The first known cases of the Brazilian variant were identified in four travelers from Brazil that were sampled during routine screening at an airport outside of Tokyo. Experts had predicted it was only a matter of time before the Brazilian and the U.K. variants appeared in the U.S.

“The importation of P.1 to the U.S. is not surprising. Air passenger volumes from Brazil to the U.S. are large and the variant is increasingly common in at least some parts of Brazil,” said Dr. William Hanage, associate professor of epidemiology at the Harvard T.H. Chan School of Public Health.

'Actively looking for the variant'

In Florida, the number of cases caused by the U.K. variant doubled last week and now stands at 92, according to the U.S. Centers for Disease Control and Prevention.

Florida’s Department of Health recently ramped up the amount of Covid-19 samples it’s examining for mutations and averaging about ­200 samples a week.

A Florida Health Department spokesperson said in an email that the state is "a national leader in sequencing for mutations" of the Covid-19 virus.

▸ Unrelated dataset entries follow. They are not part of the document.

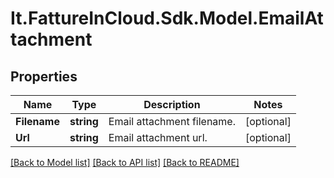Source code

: # It.FattureInCloud.Sdk.Model.EmailAttachment

## Properties

Name | Type | Description | Notes
------------ | ------------- | ------------- | -------------
**Filename** | **string** | Email attachment filename. | [optional] 
**Url** | **string** | Email attachment url. | [optional] 

[[Back to Model list]](../README.md#documentation-for-models) [[Back to API list]](../README.md#documentation-for-api-endpoints) [[Back to README]](../README.md)

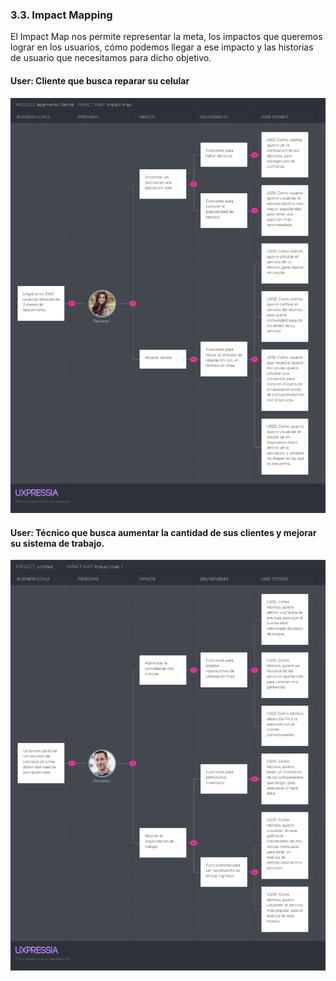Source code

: ### 3.3. Impact Mapping

El Impact Map nos permite representar la meta, los impactos que queremos lograr en los usuarios, cómo podemos llegar a ese impacto y las historias de usuario que necesitamos para dicho objetivo.

#### User: Cliente que busca reparar su celular
![texto_alternativo](/Docs/Capitulo%20III/assets/img/clienteImpactMap.png)
#### User: Técnico que busca aumentar la cantidad de sus clientes y mejorar su sistema de trabajo.
![texto_alternativo](/Docs/Capitulo%20III/assets/img/tecnicoImpactMap.png)
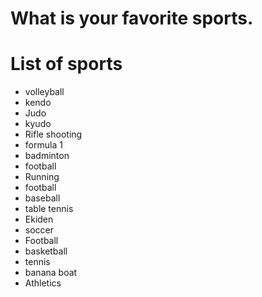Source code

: # What is your favorite sports.

# List of sports
- volleyball
- kendo
- Judo
- kyudo
- Rifle shooting
- formula 1
- badminton
- football
- Running
- football
- baseball
- table tennis
- Ekiden
- soccer
- Football
- basketball
- tennis
- banana boat
- Athletics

As of Jan. 19, the department had sequenced 3,470 Covid-19 specimens.

The spokesperson stated “the Department is actively looking for the variant in Florida, which is why more cases are being discovered in Florida.”

Overall, the U.S. has lagged on sequencing compared to other countries. It’s a lengthy process that takes days to complete, using specimens from Covid-19 diagnostic tests that are normally thrown out. In the U.S., only about 0.3 percent of all cases have been sequenced, according to the nonprofit GISAID Initiative that has a database

Florida Gov. Ron DeSantis lifted all restrictions on businesses statewide in September and schools were mandated to open. The state reported 8,408 cases Wednesday. Close to 1.5 million people have received the first dose of Covid-19 vaccinations in Florida.